Federal Intelligence Budget for 2007-2009 Disclosed

Military intelligence budget figures that were disclosed recently document the steady rise of the total U.S. intelligence budget from $63.5 billion in FY2007 up to last year’s total of $80.1 billion. These findings were reported by Steven Aftergood in Secrecy News.

The total intelligence budget is composed of two separate budget constructs: the National Intelligence Program and the Military Intelligence Program. Last October, the DNI revealed that the FY2010 budget for the National Intelligence Program (NIP) was $53.1 billion. And the Secretary of Defense revealed that the FY2010 budget for the Military Intelligence Program (MIP) was $27.0 billion, the first time the MIP budget had been disclosed, for an aggregate total intelligence budget of $80.1 billion for FY 2010. But prior year aggregate figures were unavailable.

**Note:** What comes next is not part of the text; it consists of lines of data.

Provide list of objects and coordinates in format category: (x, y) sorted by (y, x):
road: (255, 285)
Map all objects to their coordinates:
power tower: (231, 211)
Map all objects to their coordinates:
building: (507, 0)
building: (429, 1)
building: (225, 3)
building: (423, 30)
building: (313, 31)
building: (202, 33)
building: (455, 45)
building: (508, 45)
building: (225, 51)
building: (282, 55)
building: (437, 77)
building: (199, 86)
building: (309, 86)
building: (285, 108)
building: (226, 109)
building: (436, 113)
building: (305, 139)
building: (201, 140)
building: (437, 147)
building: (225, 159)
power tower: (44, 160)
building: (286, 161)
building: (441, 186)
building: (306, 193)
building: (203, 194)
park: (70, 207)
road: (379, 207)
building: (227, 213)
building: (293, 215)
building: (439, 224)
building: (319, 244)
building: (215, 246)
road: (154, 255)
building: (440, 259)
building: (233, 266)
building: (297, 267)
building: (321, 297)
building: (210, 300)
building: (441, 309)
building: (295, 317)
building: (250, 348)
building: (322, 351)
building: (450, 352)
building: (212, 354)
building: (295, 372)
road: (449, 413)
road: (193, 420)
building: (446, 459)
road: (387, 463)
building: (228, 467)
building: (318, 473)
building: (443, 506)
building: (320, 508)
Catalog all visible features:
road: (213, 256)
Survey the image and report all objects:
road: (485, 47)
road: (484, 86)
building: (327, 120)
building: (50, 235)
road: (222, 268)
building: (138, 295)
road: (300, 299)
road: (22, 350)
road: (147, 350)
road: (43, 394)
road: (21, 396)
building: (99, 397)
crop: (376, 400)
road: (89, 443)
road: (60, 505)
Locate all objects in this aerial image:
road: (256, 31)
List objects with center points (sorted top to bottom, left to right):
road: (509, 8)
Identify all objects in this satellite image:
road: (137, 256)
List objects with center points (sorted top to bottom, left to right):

Previous year budget figures for the NIP had been released since 2007. ($43.5 billion in FY2007, $47.5 billion in FY 2008, $49.8 billion in FY2009). But those numbers provided an incomplete picture, intelligence officials admitted.

Last week, the Pentagon disclosed the budget figures for the Military Intelligence Program for FY 2007 to 2009 ($20.0 billion in FY2007, $22.9 billion in FY2008, $49.8 billion in FY 2009).

The latest disclosure finally makes it possible to report the total U.S. budget (NIP plus MIP) for the last four years: $63.5 billion in FY2007, $70.4 billion in FY2008, $76.2 billion in FY2009, and $80.1 billion in FY2010.

Collectively, these figures — for the NIP, the MIP and the total — represent the most sustained and detailed disclosure of U.S. intelligence spending that has been achieved to date.

Public release of the FY2007-2009 MIP budget figures was requested by the Federation of American Scientists under the Freedom of Information Act on October 2, 2009.